▶ _TAREA BREVE 1_:
Reproduce palabra por palabra el fragmento del texto de la página que va desde "Era ella, aquella" hasta "de dos horas.".
▶ _TAREA BREVE 2_:
Cita de forma literal el tramo de los registros que va desde la línea que contiene "scientific name: Jaera" hasta el final de los registros, con ambos extremos incluidos.

▶ _TEXTO DE LA PÁGINA_:
========================================
El deseo y las ganas eran un tema confuso. La soledad, pero sobre todo la desolación, eran compañeras aún más amargas e ingratas, aunque mucho más cómodas. Yo, en proceso de putrefacción, agonizando por voluntad propia, y seguía pensando en ella. Era incómodo, además de vergonzoso.

Era ella, aquella tarde en mi cabeza, el delirio del maldito y el placebo de quien agoniza por una gripa insulsa. Era más fácil penar por extrañar su aroma e intoxicarme con su ausencia, que por el sufrimiento físico que no duraría más de dos horas.

Sólo de vez en cuando despertaba de la fantasía de su recuerdo; cuando era insoportable la incomodidad o cuando el calor empezaba a cocer a fuego lento mis sesos. Me quejaba, intentaba dormir, hablaba solo, me escondía entre mis cobijas, me obligaba a recibir la candidez del día veraniego, y volvía a refugiarme. Pero, de pronto, mientras volvía a cesar la pena, reaparecía el sabor de sus piernas y sanaba un poco la resequedad de mi boca.

lunes, 24 de junio de 2013

La Orillera

Moriré de madrugada
y será en Medellín.
Volveré, sumiso,
a la hora del amanecer.
Volveré, porque he de morir.
Volveré, aunque no me haya ido.

Ella, esperará por mí
como espera siempre el amor.
Ella, esperará mi regreso
entre el dolor
y el llanto
como espera siempre el amor.

Y es que fue allí,
con ella, en ella,
en dónde conocí su aroma.
Ese perfume de ron
balas y sudor
que me enamoró
durante las noches, embriagados de nostalgia,
amados durante el limbo de las horas
en las que nace el día
cuando no llega a ser de madrugada
pero ya no es media noche.
Cómo no querer volver
si fue en ella,
una madrugada ya hace mucho tiempo,
en la que se me destinó morir.

En ella,
que no revela su verdadero nombre,
perdí todo cabal
que pude algún día tener.
Me adentré hacia el margen,
llegué a la orilla
y me enterré.
Fue ella
quien entre guiños e insinuaciones
me pidió no escuchar
lo que por obligación
debía decir.
Ella que me enamoró con putería
con barbarie, con violencia.
Ella me enseñó el agresivo calor del amor.

Moriré
volveré
naceré
Ella siempre estuvo antes que yo.
Se irá mucho después de mí.
========================================
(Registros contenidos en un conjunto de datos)
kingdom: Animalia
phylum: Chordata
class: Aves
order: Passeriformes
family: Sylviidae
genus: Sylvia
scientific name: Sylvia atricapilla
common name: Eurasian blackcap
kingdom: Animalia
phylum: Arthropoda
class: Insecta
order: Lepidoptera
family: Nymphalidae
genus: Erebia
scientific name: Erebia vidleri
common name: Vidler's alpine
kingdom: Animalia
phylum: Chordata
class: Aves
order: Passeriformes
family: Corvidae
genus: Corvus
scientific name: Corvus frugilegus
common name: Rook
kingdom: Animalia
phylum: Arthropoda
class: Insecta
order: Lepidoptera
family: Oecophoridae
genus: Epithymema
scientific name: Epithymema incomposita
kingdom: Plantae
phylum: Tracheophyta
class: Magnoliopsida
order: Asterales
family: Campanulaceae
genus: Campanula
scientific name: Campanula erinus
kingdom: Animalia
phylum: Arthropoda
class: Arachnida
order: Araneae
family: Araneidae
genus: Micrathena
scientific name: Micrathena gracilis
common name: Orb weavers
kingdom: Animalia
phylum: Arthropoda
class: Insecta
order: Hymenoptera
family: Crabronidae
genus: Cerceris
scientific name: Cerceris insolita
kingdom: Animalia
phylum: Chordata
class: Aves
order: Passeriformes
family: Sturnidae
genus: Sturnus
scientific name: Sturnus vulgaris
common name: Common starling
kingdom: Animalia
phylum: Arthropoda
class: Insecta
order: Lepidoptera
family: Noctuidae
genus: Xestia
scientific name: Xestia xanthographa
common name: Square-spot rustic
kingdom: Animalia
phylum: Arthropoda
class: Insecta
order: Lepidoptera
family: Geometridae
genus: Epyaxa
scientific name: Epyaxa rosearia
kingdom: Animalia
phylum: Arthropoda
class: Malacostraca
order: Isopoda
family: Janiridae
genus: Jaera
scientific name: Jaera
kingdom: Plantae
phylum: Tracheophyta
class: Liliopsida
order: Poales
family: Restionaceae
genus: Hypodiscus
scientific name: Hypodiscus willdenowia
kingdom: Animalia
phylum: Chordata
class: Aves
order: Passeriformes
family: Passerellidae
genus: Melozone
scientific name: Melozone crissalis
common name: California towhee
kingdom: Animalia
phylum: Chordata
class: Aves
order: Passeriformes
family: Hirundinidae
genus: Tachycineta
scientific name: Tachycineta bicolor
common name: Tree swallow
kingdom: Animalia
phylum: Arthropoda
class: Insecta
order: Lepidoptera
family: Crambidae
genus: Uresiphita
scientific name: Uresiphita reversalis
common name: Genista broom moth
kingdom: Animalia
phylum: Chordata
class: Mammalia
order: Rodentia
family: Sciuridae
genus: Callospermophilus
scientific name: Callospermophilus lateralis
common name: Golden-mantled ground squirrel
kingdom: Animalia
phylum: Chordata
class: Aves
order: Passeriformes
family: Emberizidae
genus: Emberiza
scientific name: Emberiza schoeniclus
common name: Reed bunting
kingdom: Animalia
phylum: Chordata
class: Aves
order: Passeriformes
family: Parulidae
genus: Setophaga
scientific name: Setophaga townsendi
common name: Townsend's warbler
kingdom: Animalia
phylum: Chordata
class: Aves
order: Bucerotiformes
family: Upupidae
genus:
========================================
▶ _SOLUCIÓN COMPLETA 1_:
Era ella, aquella tarde en mi cabeza, el delirio del maldito y el placebo de quien agoniza por una gripa insulsa. Era más fácil penar por extrañar su aroma e intoxicarme con su ausencia, que por el sufrimiento físico que no duraría más de dos horas.

▶ _SOLUCIÓN COMPLETA 2_:
scientific name: Jaera
kingdom: Plantae
phylum: Tracheophyta
class: Liliopsida
order: Poales
family: Restionaceae
genus: Hypodiscus
scientific name: Hypodiscus willdenowia
kingdom: Animalia
phylum: Chordata
class: Aves
order: Passeriformes
family: Passerellidae
genus: Melozone
scientific name: Melozone crissalis
common name: California towhee
kingdom: Animalia
phylum: Chordata
class: Aves
order: Passeriformes
family: Hirundinidae
genus: Tachycineta
scientific name: Tachycineta bicolor
common name: Tree swallow
kingdom: Animalia
phylum: Arthropoda
class: Insecta
order: Lepidoptera
family: Crambidae
genus: Uresiphita
scientific name: Uresiphita reversalis
common name: Genista broom moth
kingdom: Animalia
phylum: Chordata
class: Mammalia
order: Rodentia
family: Sciuridae
genus: Callospermophilus
scientific name: Callospermophilus lateralis
common name: Golden-mantled ground squirrel
kingdom: Animalia
phylum: Chordata
class: Aves
order: Passeriformes
family: Emberizidae
genus: Emberiza
scientific name: Emberiza schoeniclus
common name: Reed bunting
kingdom: Animalia
phylum: Chordata
class: Aves
order: Passeriformes
family: Parulidae
genus: Setophaga
scientific name: Setophaga townsendi
common name: Townsend's warbler
kingdom: Animalia
phylum: Chordata
class: Aves
order: Bucerotiformes
family: Upupidae
genus:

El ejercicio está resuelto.